Recognizing the importance of this type of passenger information, MobilityData headed the “General On-Demand Feed Specification” (GOFS) working group in late 2020 to design an extension covering the use cases for real-time Flex. The outcome of the working group was a draft proposal of how on-demand information could be represented within GTFS. Because OnDemand uses GTFS-Flex components, further refinement or implementation of the proposed spec is virtually on hold until Flex is no longer subject to change.

Eligibilities and Capabilities
Eligibility requirements were included in the earliest version of GTFS-Flex, albeit simply: Routes were classified as either having eligibility requirements, or not. Understanding that defining eligibility conditions such as age, residency, disability, and the like necessitated a more comprehensive approach, it was decided that these considerations should be later addressed with more intentionality under a separate, dedicated extension effort.

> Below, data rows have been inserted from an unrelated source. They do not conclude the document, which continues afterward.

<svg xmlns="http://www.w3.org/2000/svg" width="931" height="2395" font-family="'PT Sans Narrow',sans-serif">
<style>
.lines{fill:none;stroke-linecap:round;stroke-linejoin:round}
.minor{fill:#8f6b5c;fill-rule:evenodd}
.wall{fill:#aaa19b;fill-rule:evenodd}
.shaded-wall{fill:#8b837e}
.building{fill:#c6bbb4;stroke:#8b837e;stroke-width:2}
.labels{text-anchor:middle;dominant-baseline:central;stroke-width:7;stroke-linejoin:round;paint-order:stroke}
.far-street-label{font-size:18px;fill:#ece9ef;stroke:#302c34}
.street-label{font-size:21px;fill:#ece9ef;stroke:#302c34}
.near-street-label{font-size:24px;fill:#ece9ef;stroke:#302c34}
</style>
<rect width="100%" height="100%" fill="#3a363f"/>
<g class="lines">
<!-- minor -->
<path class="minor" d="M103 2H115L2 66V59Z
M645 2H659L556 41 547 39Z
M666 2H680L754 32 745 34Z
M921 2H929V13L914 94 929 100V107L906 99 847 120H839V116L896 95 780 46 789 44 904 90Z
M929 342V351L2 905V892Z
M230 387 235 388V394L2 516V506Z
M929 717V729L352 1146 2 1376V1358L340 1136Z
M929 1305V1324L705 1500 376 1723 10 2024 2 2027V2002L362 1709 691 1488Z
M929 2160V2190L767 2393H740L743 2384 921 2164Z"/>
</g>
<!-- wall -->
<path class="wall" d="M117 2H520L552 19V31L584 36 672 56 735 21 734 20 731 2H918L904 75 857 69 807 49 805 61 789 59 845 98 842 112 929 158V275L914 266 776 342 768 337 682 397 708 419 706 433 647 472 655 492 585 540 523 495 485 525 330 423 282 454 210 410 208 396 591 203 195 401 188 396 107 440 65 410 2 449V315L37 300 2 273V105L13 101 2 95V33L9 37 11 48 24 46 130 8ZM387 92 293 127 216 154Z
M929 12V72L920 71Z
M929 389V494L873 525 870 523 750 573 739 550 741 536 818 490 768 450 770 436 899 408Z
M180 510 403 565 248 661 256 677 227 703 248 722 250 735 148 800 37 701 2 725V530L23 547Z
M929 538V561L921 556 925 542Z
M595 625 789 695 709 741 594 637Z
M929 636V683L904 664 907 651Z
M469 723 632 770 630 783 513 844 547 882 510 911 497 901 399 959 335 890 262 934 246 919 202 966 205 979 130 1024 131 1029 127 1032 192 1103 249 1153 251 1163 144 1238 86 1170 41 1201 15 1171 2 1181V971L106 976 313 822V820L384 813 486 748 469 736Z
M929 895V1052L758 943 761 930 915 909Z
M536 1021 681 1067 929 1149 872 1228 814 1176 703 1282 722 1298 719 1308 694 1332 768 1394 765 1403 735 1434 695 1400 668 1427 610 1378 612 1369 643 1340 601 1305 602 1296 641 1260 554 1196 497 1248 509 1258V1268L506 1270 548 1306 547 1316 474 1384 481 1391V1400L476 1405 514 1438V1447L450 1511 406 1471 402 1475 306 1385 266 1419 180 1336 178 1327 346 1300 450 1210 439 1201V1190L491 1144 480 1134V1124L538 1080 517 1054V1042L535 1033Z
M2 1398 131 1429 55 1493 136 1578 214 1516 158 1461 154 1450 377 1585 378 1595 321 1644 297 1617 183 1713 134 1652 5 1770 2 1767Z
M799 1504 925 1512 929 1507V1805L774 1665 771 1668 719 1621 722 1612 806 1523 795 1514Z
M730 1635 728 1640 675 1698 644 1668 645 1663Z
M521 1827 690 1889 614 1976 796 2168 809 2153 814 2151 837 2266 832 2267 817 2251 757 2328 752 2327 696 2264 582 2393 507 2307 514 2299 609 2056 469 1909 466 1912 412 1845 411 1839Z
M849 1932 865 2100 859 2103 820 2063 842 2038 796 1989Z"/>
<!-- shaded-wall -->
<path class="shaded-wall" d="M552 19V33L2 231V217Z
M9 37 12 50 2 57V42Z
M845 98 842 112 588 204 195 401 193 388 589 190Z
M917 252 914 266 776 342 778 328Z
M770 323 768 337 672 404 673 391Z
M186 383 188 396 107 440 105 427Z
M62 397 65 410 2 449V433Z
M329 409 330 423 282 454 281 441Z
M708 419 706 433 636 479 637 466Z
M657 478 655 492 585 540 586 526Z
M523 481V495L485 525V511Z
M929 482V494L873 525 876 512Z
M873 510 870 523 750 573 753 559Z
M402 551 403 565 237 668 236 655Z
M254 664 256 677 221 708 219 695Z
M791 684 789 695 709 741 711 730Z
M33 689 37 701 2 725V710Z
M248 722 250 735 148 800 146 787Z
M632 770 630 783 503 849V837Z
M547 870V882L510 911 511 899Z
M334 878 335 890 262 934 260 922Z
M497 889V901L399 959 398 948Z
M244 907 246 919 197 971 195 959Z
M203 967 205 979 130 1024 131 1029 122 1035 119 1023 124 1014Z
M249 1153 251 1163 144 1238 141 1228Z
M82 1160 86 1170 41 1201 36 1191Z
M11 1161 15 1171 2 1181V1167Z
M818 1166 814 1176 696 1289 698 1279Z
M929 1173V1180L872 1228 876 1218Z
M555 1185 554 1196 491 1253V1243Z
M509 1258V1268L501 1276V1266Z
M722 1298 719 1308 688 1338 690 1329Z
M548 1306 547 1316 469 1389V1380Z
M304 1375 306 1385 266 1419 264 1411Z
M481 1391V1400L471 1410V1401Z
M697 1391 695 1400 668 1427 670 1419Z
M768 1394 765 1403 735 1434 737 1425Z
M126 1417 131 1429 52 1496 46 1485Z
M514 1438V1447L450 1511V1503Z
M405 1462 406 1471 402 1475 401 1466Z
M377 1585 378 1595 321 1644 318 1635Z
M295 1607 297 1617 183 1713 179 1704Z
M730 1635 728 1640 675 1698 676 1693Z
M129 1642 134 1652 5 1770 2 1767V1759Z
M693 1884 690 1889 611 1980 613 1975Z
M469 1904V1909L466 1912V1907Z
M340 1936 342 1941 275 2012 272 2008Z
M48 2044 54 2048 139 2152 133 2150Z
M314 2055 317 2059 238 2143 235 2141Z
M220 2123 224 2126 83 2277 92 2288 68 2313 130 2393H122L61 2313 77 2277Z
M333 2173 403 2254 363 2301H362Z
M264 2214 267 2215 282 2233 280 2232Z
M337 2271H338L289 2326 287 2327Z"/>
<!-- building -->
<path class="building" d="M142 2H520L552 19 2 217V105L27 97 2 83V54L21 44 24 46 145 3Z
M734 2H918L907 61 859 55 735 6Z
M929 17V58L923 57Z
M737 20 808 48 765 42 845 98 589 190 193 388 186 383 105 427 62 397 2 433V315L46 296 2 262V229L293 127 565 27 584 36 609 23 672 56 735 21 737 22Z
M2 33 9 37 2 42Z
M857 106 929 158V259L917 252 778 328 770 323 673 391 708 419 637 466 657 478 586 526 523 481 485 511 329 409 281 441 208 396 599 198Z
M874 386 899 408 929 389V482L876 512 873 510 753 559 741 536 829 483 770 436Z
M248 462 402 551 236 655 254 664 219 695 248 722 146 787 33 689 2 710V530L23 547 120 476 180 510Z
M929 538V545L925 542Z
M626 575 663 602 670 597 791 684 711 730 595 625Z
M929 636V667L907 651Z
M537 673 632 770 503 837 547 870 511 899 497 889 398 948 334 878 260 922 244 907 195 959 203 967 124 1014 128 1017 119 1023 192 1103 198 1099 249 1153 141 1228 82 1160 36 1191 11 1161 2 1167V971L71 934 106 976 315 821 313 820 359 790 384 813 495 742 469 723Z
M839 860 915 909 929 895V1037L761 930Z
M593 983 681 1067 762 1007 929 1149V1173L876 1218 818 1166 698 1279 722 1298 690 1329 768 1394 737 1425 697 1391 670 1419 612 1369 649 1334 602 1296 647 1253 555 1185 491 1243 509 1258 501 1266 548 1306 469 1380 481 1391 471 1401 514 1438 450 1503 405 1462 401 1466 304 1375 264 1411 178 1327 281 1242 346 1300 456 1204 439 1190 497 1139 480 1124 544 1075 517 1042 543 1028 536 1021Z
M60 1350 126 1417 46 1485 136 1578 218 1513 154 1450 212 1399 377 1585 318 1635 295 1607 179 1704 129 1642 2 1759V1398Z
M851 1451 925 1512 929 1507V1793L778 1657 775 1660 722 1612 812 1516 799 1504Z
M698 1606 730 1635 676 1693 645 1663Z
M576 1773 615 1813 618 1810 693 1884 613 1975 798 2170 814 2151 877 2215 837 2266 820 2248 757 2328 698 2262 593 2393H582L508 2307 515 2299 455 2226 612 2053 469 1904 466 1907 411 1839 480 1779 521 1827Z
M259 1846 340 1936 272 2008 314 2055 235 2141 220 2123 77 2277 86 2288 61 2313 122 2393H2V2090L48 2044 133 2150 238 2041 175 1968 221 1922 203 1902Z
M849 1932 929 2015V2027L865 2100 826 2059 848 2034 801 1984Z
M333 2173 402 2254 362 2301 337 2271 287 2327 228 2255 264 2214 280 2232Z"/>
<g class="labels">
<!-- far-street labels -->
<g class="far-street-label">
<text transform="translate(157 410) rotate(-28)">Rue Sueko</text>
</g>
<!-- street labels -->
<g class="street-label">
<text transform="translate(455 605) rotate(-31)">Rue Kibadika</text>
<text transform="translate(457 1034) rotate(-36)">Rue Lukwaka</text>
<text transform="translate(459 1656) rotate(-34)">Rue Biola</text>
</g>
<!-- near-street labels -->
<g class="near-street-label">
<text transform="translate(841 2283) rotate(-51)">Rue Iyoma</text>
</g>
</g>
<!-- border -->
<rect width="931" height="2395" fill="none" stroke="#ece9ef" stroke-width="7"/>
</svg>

Closely related to eligibility is the level of service/vehicle accommodations of a given transportation program, as eligibility groups more commonly need to know the capabilities of the service to determine whether they will be able to successfully use it. For example, does the vehicle have a ramp or a lift? What level of personal care training do drivers have? Can the rider expect to be escorted to the door of their destination?

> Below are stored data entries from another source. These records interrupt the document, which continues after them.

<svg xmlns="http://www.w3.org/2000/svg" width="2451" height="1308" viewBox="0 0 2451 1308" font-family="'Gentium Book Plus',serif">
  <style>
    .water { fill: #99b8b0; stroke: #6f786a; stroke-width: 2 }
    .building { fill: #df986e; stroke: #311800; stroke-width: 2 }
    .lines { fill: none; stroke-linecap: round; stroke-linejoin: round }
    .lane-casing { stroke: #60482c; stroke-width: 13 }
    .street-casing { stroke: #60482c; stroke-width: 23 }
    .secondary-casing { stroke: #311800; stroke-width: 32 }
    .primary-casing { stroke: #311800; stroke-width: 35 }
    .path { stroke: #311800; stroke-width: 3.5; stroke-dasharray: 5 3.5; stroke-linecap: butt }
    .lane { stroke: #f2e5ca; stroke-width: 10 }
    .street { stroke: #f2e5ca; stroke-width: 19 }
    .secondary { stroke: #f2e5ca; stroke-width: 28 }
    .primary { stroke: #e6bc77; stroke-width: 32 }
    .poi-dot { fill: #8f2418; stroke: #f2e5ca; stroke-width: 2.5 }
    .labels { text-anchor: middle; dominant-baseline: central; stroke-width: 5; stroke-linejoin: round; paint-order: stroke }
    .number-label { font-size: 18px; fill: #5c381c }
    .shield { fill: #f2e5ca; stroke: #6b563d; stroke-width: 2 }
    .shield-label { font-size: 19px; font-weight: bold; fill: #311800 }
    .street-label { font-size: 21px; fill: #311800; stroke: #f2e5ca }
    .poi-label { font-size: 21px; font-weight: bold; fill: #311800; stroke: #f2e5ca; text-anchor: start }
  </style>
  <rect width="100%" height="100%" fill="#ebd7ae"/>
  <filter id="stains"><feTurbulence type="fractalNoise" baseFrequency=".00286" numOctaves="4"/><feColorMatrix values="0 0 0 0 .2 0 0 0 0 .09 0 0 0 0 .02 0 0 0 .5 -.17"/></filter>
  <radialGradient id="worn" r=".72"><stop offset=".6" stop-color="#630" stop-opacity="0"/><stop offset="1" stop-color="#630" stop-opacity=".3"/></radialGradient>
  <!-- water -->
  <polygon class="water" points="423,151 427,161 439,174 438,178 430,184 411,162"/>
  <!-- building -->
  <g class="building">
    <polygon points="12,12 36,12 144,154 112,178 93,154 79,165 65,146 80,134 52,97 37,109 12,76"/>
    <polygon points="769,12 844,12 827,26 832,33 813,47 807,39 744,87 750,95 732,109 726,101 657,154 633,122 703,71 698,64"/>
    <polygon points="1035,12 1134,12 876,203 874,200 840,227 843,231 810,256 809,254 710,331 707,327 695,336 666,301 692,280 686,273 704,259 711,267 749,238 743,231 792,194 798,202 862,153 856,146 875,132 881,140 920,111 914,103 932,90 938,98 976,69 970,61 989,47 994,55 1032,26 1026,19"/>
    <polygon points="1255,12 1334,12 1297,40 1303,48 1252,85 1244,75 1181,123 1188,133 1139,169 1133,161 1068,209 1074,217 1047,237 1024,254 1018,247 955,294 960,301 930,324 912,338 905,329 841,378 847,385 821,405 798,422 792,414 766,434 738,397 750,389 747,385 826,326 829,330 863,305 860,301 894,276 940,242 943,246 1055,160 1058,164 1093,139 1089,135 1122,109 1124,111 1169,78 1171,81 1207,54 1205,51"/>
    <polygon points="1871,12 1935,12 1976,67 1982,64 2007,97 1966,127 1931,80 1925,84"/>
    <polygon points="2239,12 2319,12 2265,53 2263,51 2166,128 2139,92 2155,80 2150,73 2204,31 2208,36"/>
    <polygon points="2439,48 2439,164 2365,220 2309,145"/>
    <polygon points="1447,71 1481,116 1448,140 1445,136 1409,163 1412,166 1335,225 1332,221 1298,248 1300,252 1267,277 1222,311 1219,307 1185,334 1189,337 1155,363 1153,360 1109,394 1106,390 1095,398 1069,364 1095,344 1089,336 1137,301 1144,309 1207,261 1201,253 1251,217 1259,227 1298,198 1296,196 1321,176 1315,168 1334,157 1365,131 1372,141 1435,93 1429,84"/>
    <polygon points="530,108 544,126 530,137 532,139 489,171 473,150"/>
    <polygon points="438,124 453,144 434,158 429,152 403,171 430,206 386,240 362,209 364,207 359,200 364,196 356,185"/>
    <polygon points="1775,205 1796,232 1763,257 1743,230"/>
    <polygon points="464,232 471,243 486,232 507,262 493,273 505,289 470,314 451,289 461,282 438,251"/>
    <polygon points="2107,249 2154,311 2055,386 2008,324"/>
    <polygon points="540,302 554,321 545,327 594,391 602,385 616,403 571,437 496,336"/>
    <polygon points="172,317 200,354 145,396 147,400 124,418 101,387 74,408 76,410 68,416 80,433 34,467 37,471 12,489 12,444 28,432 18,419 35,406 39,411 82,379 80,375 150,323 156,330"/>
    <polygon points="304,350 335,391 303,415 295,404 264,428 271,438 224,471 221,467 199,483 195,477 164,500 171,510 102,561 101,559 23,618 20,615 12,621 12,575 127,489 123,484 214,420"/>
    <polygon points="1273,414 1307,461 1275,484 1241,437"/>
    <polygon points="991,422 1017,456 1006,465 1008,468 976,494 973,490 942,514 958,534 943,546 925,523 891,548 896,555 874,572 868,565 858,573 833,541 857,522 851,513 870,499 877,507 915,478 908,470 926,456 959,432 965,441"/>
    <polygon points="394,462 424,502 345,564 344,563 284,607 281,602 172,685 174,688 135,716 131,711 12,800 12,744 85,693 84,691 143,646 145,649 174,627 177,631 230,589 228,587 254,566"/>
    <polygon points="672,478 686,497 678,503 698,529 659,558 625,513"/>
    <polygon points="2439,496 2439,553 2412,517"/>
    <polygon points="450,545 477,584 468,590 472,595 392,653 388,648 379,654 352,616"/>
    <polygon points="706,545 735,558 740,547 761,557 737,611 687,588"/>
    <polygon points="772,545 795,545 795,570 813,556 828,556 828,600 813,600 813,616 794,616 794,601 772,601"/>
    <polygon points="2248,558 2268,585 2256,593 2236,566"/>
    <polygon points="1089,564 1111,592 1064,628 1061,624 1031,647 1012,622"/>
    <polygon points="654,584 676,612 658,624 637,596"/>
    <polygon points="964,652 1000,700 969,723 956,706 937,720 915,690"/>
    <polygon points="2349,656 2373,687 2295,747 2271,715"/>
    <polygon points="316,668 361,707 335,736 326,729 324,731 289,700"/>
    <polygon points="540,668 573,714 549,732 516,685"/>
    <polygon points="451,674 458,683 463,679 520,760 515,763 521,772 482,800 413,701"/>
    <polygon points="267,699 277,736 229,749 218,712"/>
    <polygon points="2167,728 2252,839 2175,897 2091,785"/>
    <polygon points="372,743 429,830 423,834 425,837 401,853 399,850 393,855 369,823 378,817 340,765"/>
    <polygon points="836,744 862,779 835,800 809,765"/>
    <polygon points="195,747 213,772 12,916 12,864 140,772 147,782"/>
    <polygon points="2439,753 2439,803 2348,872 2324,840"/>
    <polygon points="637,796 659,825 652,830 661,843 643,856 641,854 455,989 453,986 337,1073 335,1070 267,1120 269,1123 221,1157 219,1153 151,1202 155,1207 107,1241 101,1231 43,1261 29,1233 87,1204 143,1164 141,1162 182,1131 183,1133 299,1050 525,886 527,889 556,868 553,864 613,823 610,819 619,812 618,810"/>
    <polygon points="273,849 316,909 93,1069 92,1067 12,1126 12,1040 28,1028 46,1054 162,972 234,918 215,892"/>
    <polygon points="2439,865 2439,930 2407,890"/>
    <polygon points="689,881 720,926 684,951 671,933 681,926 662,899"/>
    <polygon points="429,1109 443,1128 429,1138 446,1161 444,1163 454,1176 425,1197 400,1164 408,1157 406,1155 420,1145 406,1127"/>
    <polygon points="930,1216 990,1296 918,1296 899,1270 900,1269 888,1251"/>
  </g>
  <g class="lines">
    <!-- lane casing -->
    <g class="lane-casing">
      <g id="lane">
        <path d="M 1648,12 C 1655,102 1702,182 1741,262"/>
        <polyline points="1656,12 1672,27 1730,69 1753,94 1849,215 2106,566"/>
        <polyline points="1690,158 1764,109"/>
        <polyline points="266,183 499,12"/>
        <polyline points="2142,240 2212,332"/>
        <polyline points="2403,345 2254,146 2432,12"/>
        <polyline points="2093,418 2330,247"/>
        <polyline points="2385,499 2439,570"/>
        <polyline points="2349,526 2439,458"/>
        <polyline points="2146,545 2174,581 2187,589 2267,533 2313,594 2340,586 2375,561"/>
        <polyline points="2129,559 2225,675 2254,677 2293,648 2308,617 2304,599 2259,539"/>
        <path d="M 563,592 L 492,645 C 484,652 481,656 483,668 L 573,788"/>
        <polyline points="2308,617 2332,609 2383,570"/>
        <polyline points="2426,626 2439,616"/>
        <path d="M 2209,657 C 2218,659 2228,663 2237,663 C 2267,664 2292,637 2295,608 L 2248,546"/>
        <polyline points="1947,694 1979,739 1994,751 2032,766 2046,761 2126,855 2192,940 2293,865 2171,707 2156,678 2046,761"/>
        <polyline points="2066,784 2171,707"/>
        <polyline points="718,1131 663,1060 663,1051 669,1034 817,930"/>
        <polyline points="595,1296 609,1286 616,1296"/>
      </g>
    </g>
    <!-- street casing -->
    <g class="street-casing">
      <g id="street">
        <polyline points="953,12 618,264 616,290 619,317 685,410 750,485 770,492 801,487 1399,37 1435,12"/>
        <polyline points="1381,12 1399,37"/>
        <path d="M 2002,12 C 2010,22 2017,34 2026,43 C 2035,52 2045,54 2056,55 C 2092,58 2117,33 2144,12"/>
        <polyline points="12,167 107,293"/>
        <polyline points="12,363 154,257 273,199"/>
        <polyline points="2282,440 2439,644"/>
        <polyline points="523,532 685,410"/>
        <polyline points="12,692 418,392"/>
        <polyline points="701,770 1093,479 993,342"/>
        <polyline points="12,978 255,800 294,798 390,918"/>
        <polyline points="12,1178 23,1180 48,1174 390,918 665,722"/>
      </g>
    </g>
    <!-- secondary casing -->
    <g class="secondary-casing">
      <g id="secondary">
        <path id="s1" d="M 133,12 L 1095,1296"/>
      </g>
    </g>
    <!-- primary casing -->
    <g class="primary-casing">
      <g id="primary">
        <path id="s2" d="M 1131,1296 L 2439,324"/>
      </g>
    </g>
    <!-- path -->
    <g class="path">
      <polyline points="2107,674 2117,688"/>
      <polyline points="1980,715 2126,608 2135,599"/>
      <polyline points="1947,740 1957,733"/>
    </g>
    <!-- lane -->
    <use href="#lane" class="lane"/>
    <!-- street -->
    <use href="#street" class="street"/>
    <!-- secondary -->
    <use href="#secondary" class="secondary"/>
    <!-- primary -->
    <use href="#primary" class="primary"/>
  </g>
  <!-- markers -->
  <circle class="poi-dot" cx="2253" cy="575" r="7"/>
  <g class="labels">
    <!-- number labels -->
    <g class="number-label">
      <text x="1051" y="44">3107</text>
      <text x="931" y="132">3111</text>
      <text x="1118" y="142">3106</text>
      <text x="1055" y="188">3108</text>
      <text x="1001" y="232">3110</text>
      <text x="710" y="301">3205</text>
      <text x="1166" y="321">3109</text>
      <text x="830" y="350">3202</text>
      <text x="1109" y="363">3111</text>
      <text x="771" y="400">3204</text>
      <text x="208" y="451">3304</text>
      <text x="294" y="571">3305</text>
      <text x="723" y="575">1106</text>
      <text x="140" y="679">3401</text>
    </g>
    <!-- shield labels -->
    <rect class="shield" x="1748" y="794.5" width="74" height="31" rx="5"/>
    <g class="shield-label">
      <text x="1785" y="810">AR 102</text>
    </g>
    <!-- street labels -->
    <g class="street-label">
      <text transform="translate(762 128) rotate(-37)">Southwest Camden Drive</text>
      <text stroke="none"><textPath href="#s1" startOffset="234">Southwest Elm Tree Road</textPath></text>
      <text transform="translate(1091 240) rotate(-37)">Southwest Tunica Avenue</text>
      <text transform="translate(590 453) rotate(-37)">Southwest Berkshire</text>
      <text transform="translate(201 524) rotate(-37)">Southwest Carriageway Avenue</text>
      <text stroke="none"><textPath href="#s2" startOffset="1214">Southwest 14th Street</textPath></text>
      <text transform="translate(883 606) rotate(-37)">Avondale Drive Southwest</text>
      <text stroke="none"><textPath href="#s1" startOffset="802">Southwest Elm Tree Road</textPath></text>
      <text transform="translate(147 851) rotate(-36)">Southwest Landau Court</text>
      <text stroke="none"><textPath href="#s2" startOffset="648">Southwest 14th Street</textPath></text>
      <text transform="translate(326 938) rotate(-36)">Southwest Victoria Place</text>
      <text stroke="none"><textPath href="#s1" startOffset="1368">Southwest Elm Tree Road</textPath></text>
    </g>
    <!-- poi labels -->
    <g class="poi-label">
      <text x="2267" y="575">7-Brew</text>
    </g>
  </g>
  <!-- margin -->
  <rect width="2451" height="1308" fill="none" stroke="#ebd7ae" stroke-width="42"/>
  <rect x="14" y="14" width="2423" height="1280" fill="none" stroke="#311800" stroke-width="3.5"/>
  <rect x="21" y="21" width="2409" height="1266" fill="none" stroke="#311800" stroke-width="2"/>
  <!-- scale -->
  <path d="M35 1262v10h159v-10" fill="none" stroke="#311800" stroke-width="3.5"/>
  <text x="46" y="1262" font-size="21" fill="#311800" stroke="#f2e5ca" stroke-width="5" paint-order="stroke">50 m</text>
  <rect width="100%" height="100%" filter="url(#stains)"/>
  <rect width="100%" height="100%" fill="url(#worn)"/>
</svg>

In 2021, with a Federal Transit Administration’s Mobility for All Pilot Program (M4A) grant, the Oregon Department of Transportation funded a working group led by Kevin Chambers of Full Path to draft both a GTFS-Eligibilities and GTFS-Capabilities extension covering the two use cases (Click here for more information). Similar to OnDemand, further work with these proposed extensions are partially contingent on components they share with the Fares extension not yet adopted, like RiderCategories.

The existence of these two draft specs marks a significant first step in providing riders with complete information on whether they qualify for a service, and whether that service is able to meet their needs.

Brokerages and sharing trips
The exchange of information between a trip planner and a reservation system provides for booking a customer trip, but in practice, operations are not performed consistently by one agency. Community transportation operators commonly share riders between services, so the reservation systems should also communicate with other reservation systems and with brokerages. This issue has seen important development and the beginning of standardization through the TCRP G-16 project and the Transactional Data Specification (TDS) for Demand-Responsive Transportation (DRT).


Conclusion: GTFS-Flex for a more competitive and equitable market

Transit providers, government agencies, and private companies in the transit data space have a responsibility to ensure that people reliant on public transit, in all its forms, are able to make informed, confident travel decisions that impact their daily lives. GTFS-Flex is helping the transit industry reach the vision of a more competitive and equitable market where all riders can easily discover all flexible transportation options, including the ones best for them. Actualizing the vision requires collaboration and adoption by both existing and new vendors in the marketplace. It also requires further collaboration with and education of agencies and regulators, which takes time and investment. Fortunately, we have already seen this vision come true for fixed-route transit thanks to the global buy-in of GTFS and GTFS-Realtime; investment in GTFS-Flex can do the same for flexible transit.